Ad aprire le danze ci pensa Denise, salernitana classe ’86, con “My little prince” delicata melodie supportata da timpano, contrabbasso e tromba, ma che si fa forte della voce della front(wo)man. I pennelli di Vermeer sono una vecchia conoscenza per chi gira i locali campani e quest’anno si sono meritati la presenza ad Arezzo Wave. La loro “Pipa operaia” è una sorta di filastrocca, suonata in maniera egregia dai cinque di Torre del Greco. L’elettronica si mescola al pop grazie ai Jump on, duo che si diverte a prendere in giro il mondo mainstream (“metti più droga nei testi delle tue canzoni/basta che ci metti droga ti danno i milioni), con un elenco di droghe che rimanda a “Feel good hit of the summer” dei Queens of the Stone Age. È strumentale, invece, il progetto Kazum che, come dicono i componenti del gruppo, spazia tra “rumorismo, il jazz, l’etnico e il rock d’avanguardia”.
I Lev, invece, spaziano tra rock e punk, con una buona dose di cazzeggio, grazie a “Ceci”, mentre i MaD (nome dovuto alle iniziali dei due componenti, Mariano Iannotta e Donato Cutolo) per “Come nuovo” si avvalgono di sinth, rhodes, sample per creare questo rock dall’effetto malinconico. Dub e musica popolare sono le caratteristiche dei Moodhula che grazie all’elettronica e al napoletano impacchettano una gustosa “Luna nova”. Nino Bruno e le 8 tracce sono un’altra istituzione nel mondo underground campano e questa “Tipo da evitare, tipo da incontrare” è registrata, come del resto tutti i brani del gruppo, “su nastro, nei limiti di otto tracce analogiche, con routine interamente analogico ed effettistica esclusivamente elettromeccanica”. Ecco, appunto! Il Donato Cutolo dei MaD lo ritroviamo anche nei Nomia, anch’esso progetto nato nel solco dub reggae, con alle spalle già un album a cui collaborò anche Di Bella, e che si “dilettano” con la scrittura di colonne sonore per teatro alternativo. Giusto per non farsi mancare niente, non poteva mancare lo ska. Rappresentanti del genere sono gli RFC con “Per quello in cui credi”, giovane gruppo, anch’esso con alle spalle un album, “Anarchia sentimentale”. A chiudere la compilation, come detto, i tutor di questi “ragazzi del futuro”. I 24 Grana si cimentano con una cover dei Joy Division “Passover”, mentre gli Almamegretta in collaborazione con lo stesso Di Bella suonano “Sulo cu tte”, ottimo punto d’incontro tra queste due anime. La conclusione è affidata a Luca “Zulù” Persico che con la sua “Hic sunt terrones” ironizza (ma mica tanto) sulla sua immagine (“Sans papier, zulù, terrone, y perro loco, cabron) e cantando in spagnolo.

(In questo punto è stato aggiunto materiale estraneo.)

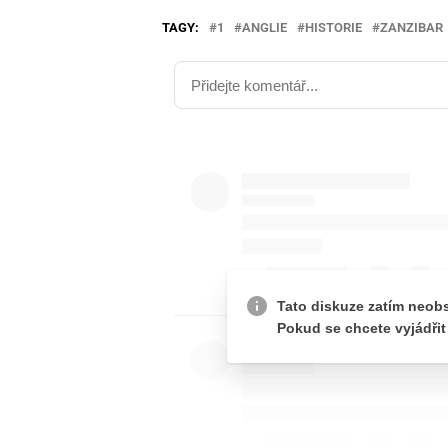
TAGY:
1
ANGLIE
HISTORIE
ZANZIBAR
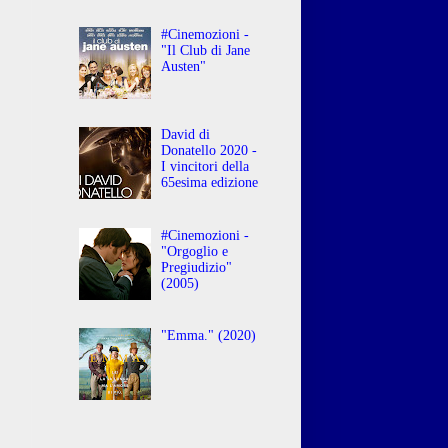
#Cinemozioni -
"Il Club di Jane
Austen"
David di
Donatello 2020 -
I vincitori della
65esima edizione
#Cinemozioni -
"Orgoglio e
Pregiudizio"
(2005)
"Emma." (2020)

La casa discografica intanto già annuncia che ci sarà il terzo volume nel 2008 attraverso il concorso “Naples is calling” riservato alle band del sud Italia.
Per vedere i frutti di questo lavoro, coraggioso nonostante qualche dichiarata mancanza, bisognerà aspettare un altro paio di anni. Chissà che questi ragazzi non contribuiranno alla nuova gold age della musica napoletana.